- **What is required**: Give the data again in full. Keep every line the same.

- **Given records**:
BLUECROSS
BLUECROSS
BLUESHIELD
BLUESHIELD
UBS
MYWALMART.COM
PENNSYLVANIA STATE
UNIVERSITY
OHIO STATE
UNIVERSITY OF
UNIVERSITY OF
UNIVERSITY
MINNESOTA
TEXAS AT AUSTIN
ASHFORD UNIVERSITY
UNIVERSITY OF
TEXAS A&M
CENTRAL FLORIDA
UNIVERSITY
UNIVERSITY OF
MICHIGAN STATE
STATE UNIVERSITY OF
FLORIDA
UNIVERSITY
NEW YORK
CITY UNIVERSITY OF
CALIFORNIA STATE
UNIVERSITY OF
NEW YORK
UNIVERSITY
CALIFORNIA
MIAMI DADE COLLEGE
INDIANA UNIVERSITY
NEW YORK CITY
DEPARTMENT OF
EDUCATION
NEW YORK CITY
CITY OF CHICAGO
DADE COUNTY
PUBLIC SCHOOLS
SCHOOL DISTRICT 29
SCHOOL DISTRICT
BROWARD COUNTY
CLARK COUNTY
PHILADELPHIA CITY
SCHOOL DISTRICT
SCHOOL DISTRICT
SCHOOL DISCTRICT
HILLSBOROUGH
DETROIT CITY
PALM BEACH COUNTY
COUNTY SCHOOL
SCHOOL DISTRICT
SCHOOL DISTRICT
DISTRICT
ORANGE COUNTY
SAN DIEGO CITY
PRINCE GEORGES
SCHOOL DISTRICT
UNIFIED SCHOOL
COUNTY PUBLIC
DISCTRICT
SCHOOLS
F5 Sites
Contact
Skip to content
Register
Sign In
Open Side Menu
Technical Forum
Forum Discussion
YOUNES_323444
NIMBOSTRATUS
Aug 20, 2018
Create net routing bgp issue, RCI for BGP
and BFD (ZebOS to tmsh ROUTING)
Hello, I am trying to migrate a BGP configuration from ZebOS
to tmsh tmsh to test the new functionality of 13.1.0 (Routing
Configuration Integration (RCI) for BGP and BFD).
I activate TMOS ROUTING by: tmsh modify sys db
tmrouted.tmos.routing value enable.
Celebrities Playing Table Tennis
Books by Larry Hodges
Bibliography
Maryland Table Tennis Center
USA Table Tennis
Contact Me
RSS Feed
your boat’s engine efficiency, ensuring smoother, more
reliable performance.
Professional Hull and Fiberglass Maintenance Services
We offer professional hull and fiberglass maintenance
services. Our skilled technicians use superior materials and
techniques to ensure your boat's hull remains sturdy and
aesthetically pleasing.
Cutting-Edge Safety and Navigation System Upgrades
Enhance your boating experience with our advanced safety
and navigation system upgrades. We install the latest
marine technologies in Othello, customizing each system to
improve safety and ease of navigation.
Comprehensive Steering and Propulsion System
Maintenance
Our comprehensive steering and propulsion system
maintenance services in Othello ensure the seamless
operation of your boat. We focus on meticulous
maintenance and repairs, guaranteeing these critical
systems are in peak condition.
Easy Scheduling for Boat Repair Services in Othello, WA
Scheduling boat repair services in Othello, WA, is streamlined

- **Task response**:
BLUECROSS
BLUECROSS
BLUESHIELD
BLUESHIELD
UBS
MYWALMART.COM
PENNSYLVANIA STATE
UNIVERSITY
OHIO STATE
UNIVERSITY OF
UNIVERSITY OF
UNIVERSITY
MINNESOTA
TEXAS AT AUSTIN
ASHFORD UNIVERSITY
UNIVERSITY OF
TEXAS A&M
CENTRAL FLORIDA
UNIVERSITY
UNIVERSITY OF
MICHIGAN STATE
STATE UNIVERSITY OF
FLORIDA
UNIVERSITY
NEW YORK
CITY UNIVERSITY OF
CALIFORNIA STATE
UNIVERSITY OF
NEW YORK
UNIVERSITY
CALIFORNIA
MIAMI DADE COLLEGE
INDIANA UNIVERSITY
NEW YORK CITY
DEPARTMENT OF
EDUCATION
NEW YORK CITY
CITY OF CHICAGO
DADE COUNTY
PUBLIC SCHOOLS
SCHOOL DISTRICT 29
SCHOOL DISTRICT
BROWARD COUNTY
CLARK COUNTY
PHILADELPHIA CITY
SCHOOL DISTRICT
SCHOOL DISTRICT
SCHOOL DISCTRICT
HILLSBOROUGH
DETROIT CITY
PALM BEACH COUNTY
COUNTY SCHOOL
SCHOOL DISTRICT
SCHOOL DISTRICT
DISTRICT
ORANGE COUNTY
SAN DIEGO CITY
PRINCE GEORGES
SCHOOL DISTRICT
UNIFIED SCHOOL
COUNTY PUBLIC
DISCTRICT
SCHOOLS
F5 Sites
Contact
Skip to content
Register
Sign In
Open Side Menu
Technical Forum
Forum Discussion
YOUNES_323444
NIMBOSTRATUS
Aug 20, 2018
Create net routing bgp issue, RCI for BGP
and BFD (ZebOS to tmsh ROUTING)
Hello, I am trying to migrate a BGP configuration from ZebOS
to tmsh tmsh to test the new functionality of 13.1.0 (Routing
Configuration Integration (RCI) for BGP and BFD).
I activate TMOS ROUTING by: tmsh modify sys db
tmrouted.tmos.routing value enable.
Celebrities Playing Table Tennis
Books by Larry Hodges
Bibliography
Maryland Table Tennis Center
USA Table Tennis
Contact Me
RSS Feed
your boat’s engine efficiency, ensuring smoother, more
reliable performance.
Professional Hull and Fiberglass Maintenance Services
We offer professional hull and fiberglass maintenance
services. Our skilled technicians use superior materials and
techniques to ensure your boat's hull remains sturdy and
aesthetically pleasing.
Cutting-Edge Safety and Navigation System Upgrades
Enhance your boating experience with our advanced safety
and navigation system upgrades. We install the latest
marine technologies in Othello, customizing each system to
improve safety and ease of navigation.
Comprehensive Steering and Propulsion System
Maintenance
Our comprehensive steering and propulsion system
maintenance services in Othello ensure the seamless
operation of your boat. We focus on meticulous
maintenance and repairs, guaranteeing these critical
systems are in peak condition.
Easy Scheduling for Boat Repair Services in Othello, WA
Scheduling boat repair services in Othello, WA, is streamlined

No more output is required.